#### [THE TASK]
Your task is to work out how many lines in the data include the word "parte". Reply with the number alone.

··· DATA EXCERPTS ···

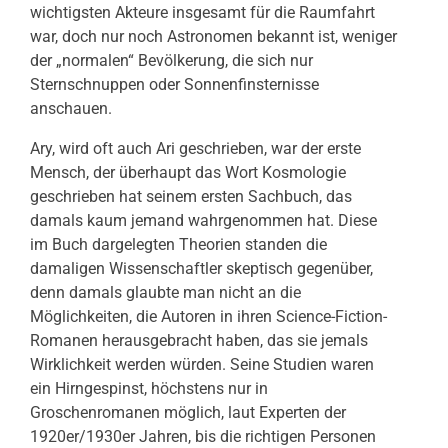
wichtigsten Akteure insgesamt für die Raumfahrt
war, doch nur noch Astronomen bekannt ist, weniger
der „normalen“ Bevölkerung, die sich nur
Sternschnuppen oder Sonnenfinsternisse
anschauen.
Ary, wird oft auch Ari geschrieben, war der erste
Mensch, der überhaupt das Wort Kosmologie
geschrieben hat seinem ersten Sachbuch, das
damals kaum jemand wahrgenommen hat. Diese
im Buch dargelegten Theorien standen die
damaligen Wissenschaftler skeptisch gegenüber,
denn damals glaubte man nicht an die
Möglichkeiten, die Autoren in ihren Science-Fiction-
Romanen herausgebracht haben, das sie jemals
Wirklichkeit werden würden. Seine Studien waren
ein Hirngespinst, höchstens nur in
Groschenromanen möglich, laut Experten der
1920er/1930er Jahren, bis die richtigen Personen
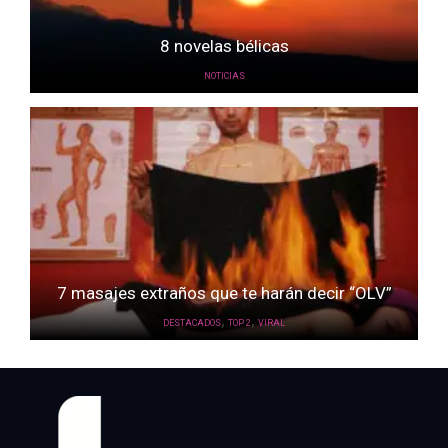
8 novelas bélicas
NOTICIAS
7 masajes extraños que te harán decir “OLV”
,
,
DESTACADOS
TOP 2
VIRAL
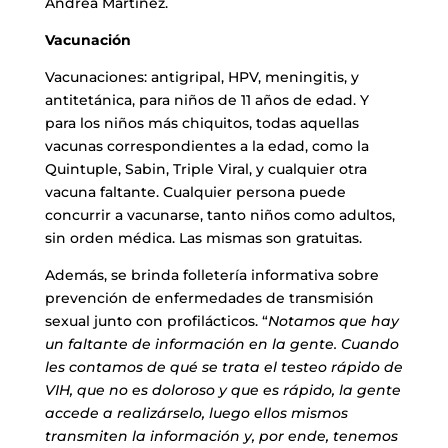
Andrea Martínez.
Vacunación
Vacunaciones: antigripal, HPV, meningitis, y
antitetánica, para niños de 11 años de edad. Y
para los niños más chiquitos, todas aquellas
vacunas correspondientes a la edad, como la
Quintuple, Sabin, Triple Viral, y cualquier otra
vacuna faltante. Cualquier persona puede
concurrir a vacunarse, tanto niños como adultos,
sin orden médica. Las mismas son gratuitas.
Además, se brinda folletería informativa sobre
prevención de enfermedades de transmisión
sexual junto con profilácticos. “
Notamos que hay
un faltante de información en la gente. Cuando
les contamos de qué se trata el testeo rápido de
VIH, que no es doloroso y que es rápido, la gente
accede a realizárselo, luego ellos mismos
transmiten la información y, por ende, tenemos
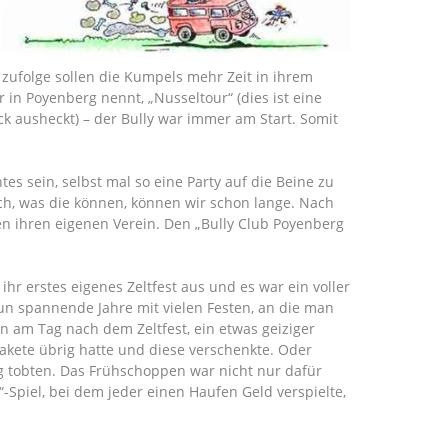
ufolge sollen die Kumpels mehr Zeit in ihrem
r in Poyenberg nennt, „Nusseltour“ (dies ist eine
k ausheckt) – der Bully war immer am Start. Somit
es sein, selbst mal so eine Party auf die Beine zu
ich, was die können, können wir schon lange. Nach
en ihren eigenen Verein. Den „Bully Club Poyenberg
ihr erstes eigenes Zeltfest aus und es war ein voller
eun spannende Jahre mit vielen Festen, an die man
n am Tag nach dem Zeltfest, ein etwas geiziger
 Pakete übrig hatte und diese verschenkte. Oder
rg tobten. Das Frühschoppen war nicht nur dafür
-Spiel, bei dem jeder einen Haufen Geld verspielte,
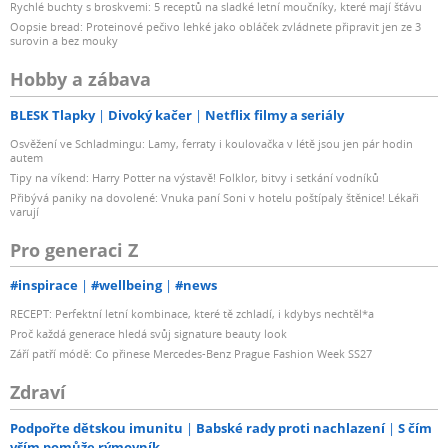
Rychlé buchty s broskvemi: 5 receptů na sladké letní moučníky, které mají šťávu
Oopsie bread: Proteinové pečivo lehké jako obláček zvládnete připravit jen ze 3
surovin a bez mouky
Hobby a zábava
BLESK Tlapky
Divoký kačer
Netflix filmy a seriály
Osvěžení ve Schladmingu: Lamy, ferraty i koulovačka v létě jsou jen pár hodin
autem
Tipy na víkend: Harry Potter na výstavě! Folklor, bitvy i setkání vodníků
Přibývá paniky na dovolené: Vnuka paní Soni v hotelu poštípaly štěnice! Lékaři
varují
Pro generaci Z
#inspirace
#wellbeing
#news
RECEPT: Perfektní letní kombinace, které tě zchladí, i kdybys nechtěl*a
Proč každá generace hledá svůj signature beauty look
Září patří módě: Co přinese Mercedes-Benz Prague Fashion Week SS27
Zdraví
Podpořte dětskou imunitu
Babské rady proti nachlazení
S čím
vším pomůže rýmovník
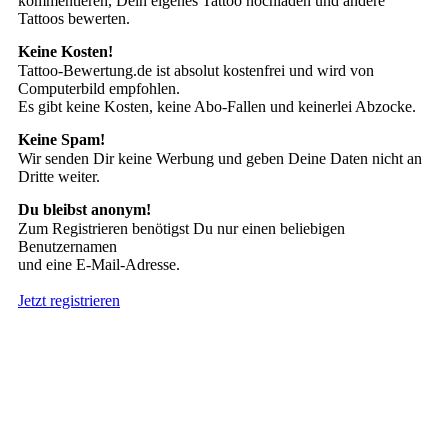
kommentieren, Dein eigenes Tattoo hochladen und andere
Tattoos bewerten.
Keine Kosten!
Tattoo-Bewertung.de ist absolut kostenfrei und wird von
Computerbild empfohlen.
Es gibt keine Kosten, keine Abo-Fallen und keinerlei Abzocke.
Keine Spam!
Wir senden Dir keine Werbung und geben Deine Daten nicht an
Dritte weiter.
Du bleibst anonym!
Zum Registrieren benötigst Du nur einen beliebigen
Benutzernamen
und eine E-Mail-Adresse.
Jetzt registrieren
Suche nach Tattoos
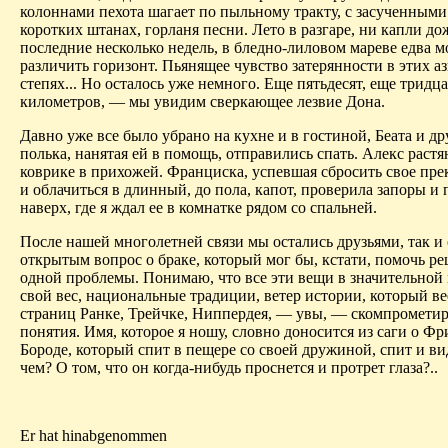
колоннами пехота шагает по пыльному тракту, с засученными
коротких штанах, горланя песни. Лето в разгаре, ни капли до
последние несколько недель, в бледно-лиловом мареве едва 
различить горизонт. Пьянящее чувство затерянности в этих а
степях... Но осталось уже немного. Еще пятьдесят, еще тридца
километров, — мы увидим сверкающее лезвие Дона.
Давно уже все было убрано на кухне и в гостиной, Беата и д
полька, нанятая ей в помощь, отправились спать. Алекс растя
коврике в прихожей. Франциска, успевшая сбросить свое пре
и облачиться в длинный, до пола, капот, проверила запоры и 
наверх, где я ждал ее в комнатке рядом со спальней.
После нашей многолетней связи мы остались друзьями, так и
открытым вопрос о браке, который мог бы, кстати, помочь р
одной проблемы. Понимаю, что все эти вещи в значительной
свой вес, национальные традиции, ветер истории, который вее
страниц Ранке, Трейчке, Ниппердея, — увы, — скомпромети
понятия. Имя, которое я ношу, словно доносится из саги о 
Бороде, который спит в пещере со своей дружиной, спит и в
чем? О том, что он когда-нибудь проснется и протрет глаза?..
Er hat hinabgenommen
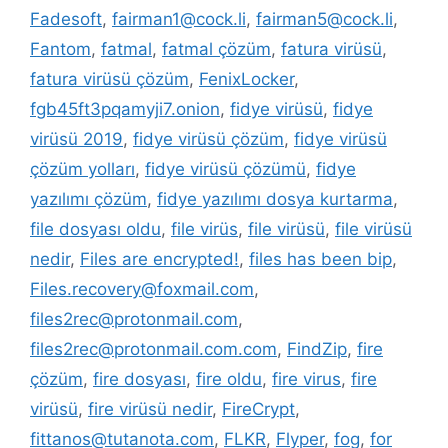
Fadesoft
,
fairman1@cock.li
,
fairman5@cock.li
,
Fantom
,
fatmal
,
fatmal çözüm
,
fatura virüsü
,
fatura virüsü çözüm
,
FenixLocker
,
fgb45ft3pqamyji7.onion
,
fidye virüsü
,
fidye
virüsü 2019
,
fidye virüsü çözüm
,
fidye virüsü
çözüm yolları
,
fidye virüsü çözümü
,
fidye
yazılımı çözüm
,
fidye yazılımı dosya kurtarma
,
file dosyası oldu
,
file virüs
,
file virüsü
,
file virüsü
nedir
,
Files are encrypted!
,
files has been bip
,
Files.recovery@foxmail.com
,
files2rec@protonmail.com
,
files2rec@protonmail.com.com
,
FindZip
,
fire
çözüm
,
fire dosyası
,
fire oldu
,
fire virus
,
fire
virüsü
,
fire virüsü nedir
,
FireCrypt
,
fittanos@tutanota.com
,
FLKR
,
Flyper
,
fog
,
for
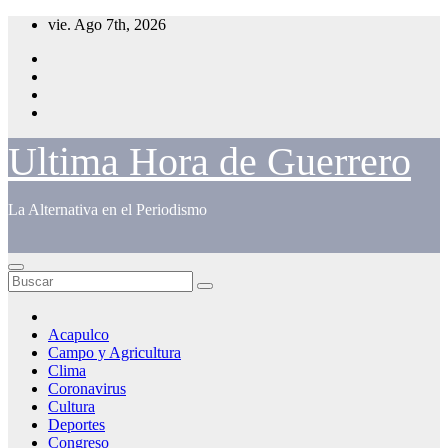
Saltar
vie. Ago 7th, 2026
al
contenido
Ultima Hora de Guerrero
La Alternativa en el Periodismo
Acapulco
Campo y Agricultura
Clima
Coronavirus
Cultura
Deportes
Congreso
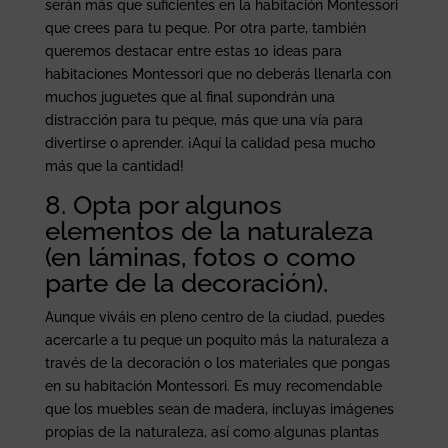
serán más que suficientes en la habitación Montessori
que crees para tu peque. Por otra parte, también
queremos destacar entre estas 10 ideas para
habitaciones Montessori que no deberás llenarla con
muchos juguetes que al final supondrán una
distracción para tu peque, más que una vía para
divertirse o aprender. ¡Aquí la calidad pesa mucho
más que la cantidad!
8. Opta por algunos
elementos de la naturaleza
(en láminas, fotos o como
parte de la decoración).
Aunque viváis en pleno centro de la ciudad, puedes
acercarle a tu peque un poquito más la naturaleza a
través de la decoración o los materiales que pongas
en su habitación Montessori. Es muy recomendable
que los muebles sean de madera, incluyas imágenes
propias de la naturaleza, así como algunas plantas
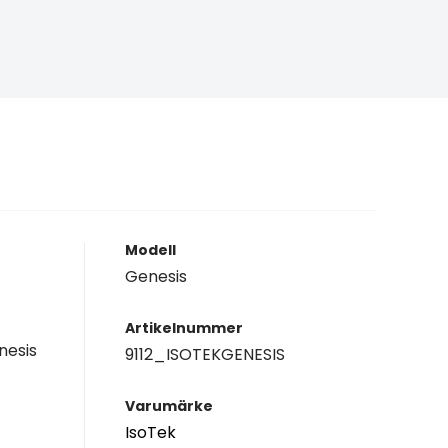
Modell
Genesis
Artikelnummer
nesis
9112_ISOTEKGENESIS
Varumärke
IsoTek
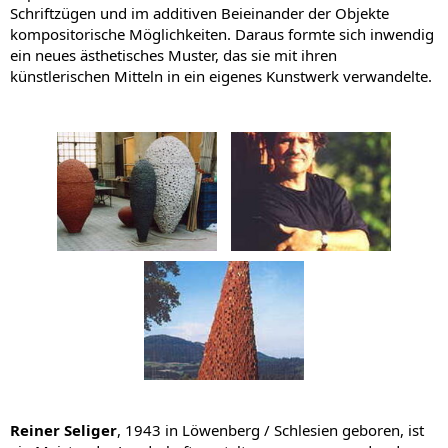
Schriftzügen und im additiven Beieinander der Objekte
kompositorische Möglichkeiten. Daraus formte sich inwendig
ein neues ästhetisches Muster, das sie mit ihren
künstlerischen Mitteln in ein eigenes Kunstwerk verwandelte.
Reiner Seliger
, 1943 in Löwenberg / Schlesien geboren, ist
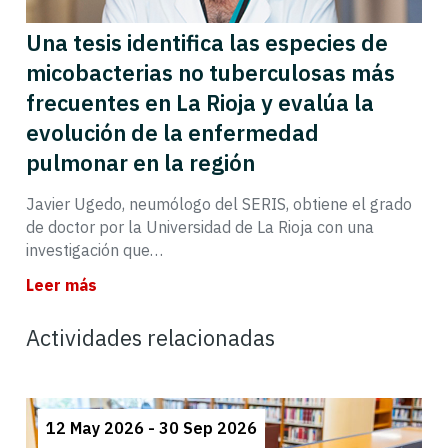
Una tesis identifica las especies de
micobacterias no tuberculosas más
frecuentes en La Rioja y evalúa la
evolución de la enfermedad
pulmonar en la región
Javier Ugedo, neumólogo del SERIS, obtiene el grado
de doctor por la Universidad de La Rioja con una
investigación que…
Leer más
Actividades relacionadas
12 May 2026 - 30 Sep 2026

···

#### [EXPECTED ANSWER]
2